Your goal: Nothing but an exact copy of the data should be output.
##### Working data #####
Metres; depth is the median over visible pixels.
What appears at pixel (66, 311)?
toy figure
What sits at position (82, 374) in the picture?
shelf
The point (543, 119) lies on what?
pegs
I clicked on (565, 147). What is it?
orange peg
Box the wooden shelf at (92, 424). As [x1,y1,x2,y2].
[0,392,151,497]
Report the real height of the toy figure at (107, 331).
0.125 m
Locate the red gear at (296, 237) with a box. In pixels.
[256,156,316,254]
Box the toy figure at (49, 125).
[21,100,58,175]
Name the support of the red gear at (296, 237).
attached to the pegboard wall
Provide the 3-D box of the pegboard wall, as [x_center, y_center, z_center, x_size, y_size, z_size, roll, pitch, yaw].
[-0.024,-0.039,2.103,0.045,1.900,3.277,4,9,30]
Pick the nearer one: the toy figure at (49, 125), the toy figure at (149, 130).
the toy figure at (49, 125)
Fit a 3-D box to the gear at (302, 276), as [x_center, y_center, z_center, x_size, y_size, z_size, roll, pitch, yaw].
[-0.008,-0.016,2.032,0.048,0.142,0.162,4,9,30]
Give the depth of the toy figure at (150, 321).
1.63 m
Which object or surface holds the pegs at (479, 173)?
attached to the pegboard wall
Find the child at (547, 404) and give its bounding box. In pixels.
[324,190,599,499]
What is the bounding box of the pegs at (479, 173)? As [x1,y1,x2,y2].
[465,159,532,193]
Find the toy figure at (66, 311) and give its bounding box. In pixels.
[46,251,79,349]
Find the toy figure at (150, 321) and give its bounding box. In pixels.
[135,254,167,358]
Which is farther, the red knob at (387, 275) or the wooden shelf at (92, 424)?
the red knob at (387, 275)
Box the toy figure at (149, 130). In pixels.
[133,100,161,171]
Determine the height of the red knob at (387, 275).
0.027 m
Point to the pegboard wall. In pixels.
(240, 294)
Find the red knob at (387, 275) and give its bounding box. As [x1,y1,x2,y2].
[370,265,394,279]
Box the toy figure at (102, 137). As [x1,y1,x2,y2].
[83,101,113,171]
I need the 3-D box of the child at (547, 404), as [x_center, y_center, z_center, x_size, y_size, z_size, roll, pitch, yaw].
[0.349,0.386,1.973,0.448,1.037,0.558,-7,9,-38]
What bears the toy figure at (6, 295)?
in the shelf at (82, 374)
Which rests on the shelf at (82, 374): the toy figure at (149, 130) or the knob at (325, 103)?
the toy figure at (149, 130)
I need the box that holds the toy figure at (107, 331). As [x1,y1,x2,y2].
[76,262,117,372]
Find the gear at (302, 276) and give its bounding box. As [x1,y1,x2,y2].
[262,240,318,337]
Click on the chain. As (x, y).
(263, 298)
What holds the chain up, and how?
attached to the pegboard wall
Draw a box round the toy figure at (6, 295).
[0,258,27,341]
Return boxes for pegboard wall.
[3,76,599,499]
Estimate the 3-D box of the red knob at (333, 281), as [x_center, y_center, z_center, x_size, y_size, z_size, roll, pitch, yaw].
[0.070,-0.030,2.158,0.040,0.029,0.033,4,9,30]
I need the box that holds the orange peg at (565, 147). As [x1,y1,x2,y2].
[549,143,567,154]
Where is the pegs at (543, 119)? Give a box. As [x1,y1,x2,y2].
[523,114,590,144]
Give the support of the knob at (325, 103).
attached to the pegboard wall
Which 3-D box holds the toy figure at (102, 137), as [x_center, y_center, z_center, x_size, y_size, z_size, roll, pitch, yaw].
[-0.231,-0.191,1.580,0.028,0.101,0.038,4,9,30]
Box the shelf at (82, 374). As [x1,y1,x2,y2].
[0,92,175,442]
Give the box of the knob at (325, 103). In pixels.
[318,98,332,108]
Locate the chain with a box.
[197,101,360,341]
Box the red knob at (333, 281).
#####
Exercise solution:
Metres; depth is the median over visible pixels.
What appears at pixel (66, 311)?
toy figure
What sits at position (82, 374) in the picture?
shelf
The point (543, 119) lies on what?
pegs
I clicked on (565, 147). What is it?
orange peg
Box the wooden shelf at (92, 424). As [x1,y1,x2,y2].
[0,392,151,497]
Report the real height of the toy figure at (107, 331).
0.125 m
Locate the red gear at (296, 237) with a box. In pixels.
[256,156,316,254]
Box the toy figure at (49, 125).
[21,100,58,175]
Name the support of the red gear at (296, 237).
attached to the pegboard wall
Provide the 3-D box of the pegboard wall, as [x_center, y_center, z_center, x_size, y_size, z_size, roll, pitch, yaw].
[-0.024,-0.039,2.103,0.045,1.900,3.277,4,9,30]
Pick the nearer one: the toy figure at (49, 125), the toy figure at (149, 130).
the toy figure at (49, 125)
Fit a 3-D box to the gear at (302, 276), as [x_center, y_center, z_center, x_size, y_size, z_size, roll, pitch, yaw].
[-0.008,-0.016,2.032,0.048,0.142,0.162,4,9,30]
Give the depth of the toy figure at (150, 321).
1.63 m
Which object or surface holds the pegs at (479, 173)?
attached to the pegboard wall
Find the child at (547, 404) and give its bounding box. In pixels.
[324,190,599,499]
What is the bounding box of the pegs at (479, 173)? As [x1,y1,x2,y2].
[465,159,532,193]
Find the toy figure at (66, 311) and give its bounding box. In pixels.
[46,251,79,349]
Find the toy figure at (150, 321) and give its bounding box. In pixels.
[135,254,167,358]
Which is farther, the red knob at (387, 275) or the wooden shelf at (92, 424)?
the red knob at (387, 275)
Box the toy figure at (149, 130). In pixels.
[133,100,161,171]
Determine the height of the red knob at (387, 275).
0.027 m
Point to the pegboard wall. In pixels.
(240, 294)
Find the red knob at (387, 275) and give its bounding box. As [x1,y1,x2,y2].
[370,265,394,279]
Box the toy figure at (102, 137). As [x1,y1,x2,y2].
[83,101,113,171]
I need the 3-D box of the child at (547, 404), as [x_center, y_center, z_center, x_size, y_size, z_size, roll, pitch, yaw].
[0.349,0.386,1.973,0.448,1.037,0.558,-7,9,-38]
What bears the toy figure at (6, 295)?
in the shelf at (82, 374)
Which rests on the shelf at (82, 374): the toy figure at (149, 130) or the knob at (325, 103)?
the toy figure at (149, 130)
I need the box that holds the toy figure at (107, 331). As [x1,y1,x2,y2].
[76,262,117,372]
Find the gear at (302, 276) and give its bounding box. As [x1,y1,x2,y2].
[262,240,318,337]
Click on the chain. As (x, y).
(263, 298)
What holds the chain up, and how?
attached to the pegboard wall
Draw a box round the toy figure at (6, 295).
[0,258,27,341]
Return boxes for pegboard wall.
[3,76,599,499]
Estimate the 3-D box of the red knob at (333, 281), as [x_center, y_center, z_center, x_size, y_size, z_size, roll, pitch, yaw].
[0.070,-0.030,2.158,0.040,0.029,0.033,4,9,30]
I need the box that holds the orange peg at (565, 147). As [x1,y1,x2,y2].
[549,143,567,154]
Where is the pegs at (543, 119)? Give a box. As [x1,y1,x2,y2].
[523,114,590,144]
Give the support of the knob at (325, 103).
attached to the pegboard wall
Which 3-D box holds the toy figure at (102, 137), as [x_center, y_center, z_center, x_size, y_size, z_size, roll, pitch, yaw].
[-0.231,-0.191,1.580,0.028,0.101,0.038,4,9,30]
Box the shelf at (82, 374). As [x1,y1,x2,y2].
[0,92,175,442]
Give the box of the knob at (325, 103). In pixels.
[318,98,332,108]
Locate the chain with a box.
[197,101,360,341]
Box the red knob at (333, 281).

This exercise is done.